:: The request ::
Repeat the rows below verbatim, from the start of the rows through the line that contains "ஆன்றோர்க்கு", including both ends.

== Supplied data ==

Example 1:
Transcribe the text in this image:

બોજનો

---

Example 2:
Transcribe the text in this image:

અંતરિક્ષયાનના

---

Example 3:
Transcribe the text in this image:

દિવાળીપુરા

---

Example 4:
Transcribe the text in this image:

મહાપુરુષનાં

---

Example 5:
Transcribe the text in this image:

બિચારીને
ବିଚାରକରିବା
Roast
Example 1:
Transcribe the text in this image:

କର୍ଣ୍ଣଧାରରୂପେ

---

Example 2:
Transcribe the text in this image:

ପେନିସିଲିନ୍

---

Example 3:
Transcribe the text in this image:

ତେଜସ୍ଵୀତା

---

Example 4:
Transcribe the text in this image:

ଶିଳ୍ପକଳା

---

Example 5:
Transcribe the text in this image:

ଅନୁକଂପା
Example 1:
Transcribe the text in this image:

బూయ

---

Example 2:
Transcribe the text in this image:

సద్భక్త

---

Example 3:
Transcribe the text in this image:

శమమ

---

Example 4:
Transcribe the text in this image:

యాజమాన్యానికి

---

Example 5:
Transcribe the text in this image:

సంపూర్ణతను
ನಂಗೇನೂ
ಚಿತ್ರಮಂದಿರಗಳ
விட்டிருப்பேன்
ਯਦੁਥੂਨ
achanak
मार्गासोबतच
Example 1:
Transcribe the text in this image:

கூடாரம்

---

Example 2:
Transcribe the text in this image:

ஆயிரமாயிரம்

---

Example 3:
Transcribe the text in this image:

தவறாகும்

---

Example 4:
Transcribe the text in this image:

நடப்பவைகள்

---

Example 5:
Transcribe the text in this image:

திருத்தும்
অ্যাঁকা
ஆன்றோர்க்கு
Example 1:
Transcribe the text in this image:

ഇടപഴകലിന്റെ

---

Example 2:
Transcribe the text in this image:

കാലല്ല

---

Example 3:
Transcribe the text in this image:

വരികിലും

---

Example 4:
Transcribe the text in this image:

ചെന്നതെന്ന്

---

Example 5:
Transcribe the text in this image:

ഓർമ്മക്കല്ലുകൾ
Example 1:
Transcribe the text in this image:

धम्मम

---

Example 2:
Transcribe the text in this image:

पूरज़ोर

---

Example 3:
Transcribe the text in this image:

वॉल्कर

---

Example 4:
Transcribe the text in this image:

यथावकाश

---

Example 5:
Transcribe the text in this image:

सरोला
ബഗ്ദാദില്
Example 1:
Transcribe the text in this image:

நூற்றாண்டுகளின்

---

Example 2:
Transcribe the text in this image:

===

:: Written answer ::
Example 1:
Transcribe the text in this image:

બોજનો

---

Example 2:
Transcribe the text in this image:

અંતરિક્ષયાનના

---

Example 3:
Transcribe the text in this image:

દિવાળીપુરા

---

Example 4:
Transcribe the text in this image:

મહાપુરુષનાં

---

Example 5:
Transcribe the text in this image:

બિચારીને
ବିଚାରକରିବା
Roast
Example 1:
Transcribe the text in this image:

କର୍ଣ୍ଣଧାରରୂପେ

---

Example 2:
Transcribe the text in this image:

ପେନିସିଲିନ୍

---

Example 3:
Transcribe the text in this image:

ତେଜସ୍ଵୀତା

---

Example 4:
Transcribe the text in this image:

ଶିଳ୍ପକଳା

---

Example 5:
Transcribe the text in this image:

ଅନୁକଂପା
Example 1:
Transcribe the text in this image:

బూయ

---

Example 2:
Transcribe the text in this image:

సద్భక్త

---

Example 3:
Transcribe the text in this image:

శమమ

---

Example 4:
Transcribe the text in this image:

యాజమాన్యానికి

---

Example 5:
Transcribe the text in this image:

సంపూర్ణతను
ನಂಗೇನೂ
ಚಿತ್ರಮಂದಿರಗಳ
விட்டிருப்பேன்
ਯਦੁਥੂਨ
achanak
मार्गासोबतच
Example 1:
Transcribe the text in this image:

கூடாரம்

---

Example 2:
Transcribe the text in this image:

ஆயிரமாயிரம்

---

Example 3:
Transcribe the text in this image:

தவறாகும்

---

Example 4:
Transcribe the text in this image:

நடப்பவைகள்

---

Example 5:
Transcribe the text in this image:

திருத்தும்
অ্যাঁকা
ஆன்றோர்க்கு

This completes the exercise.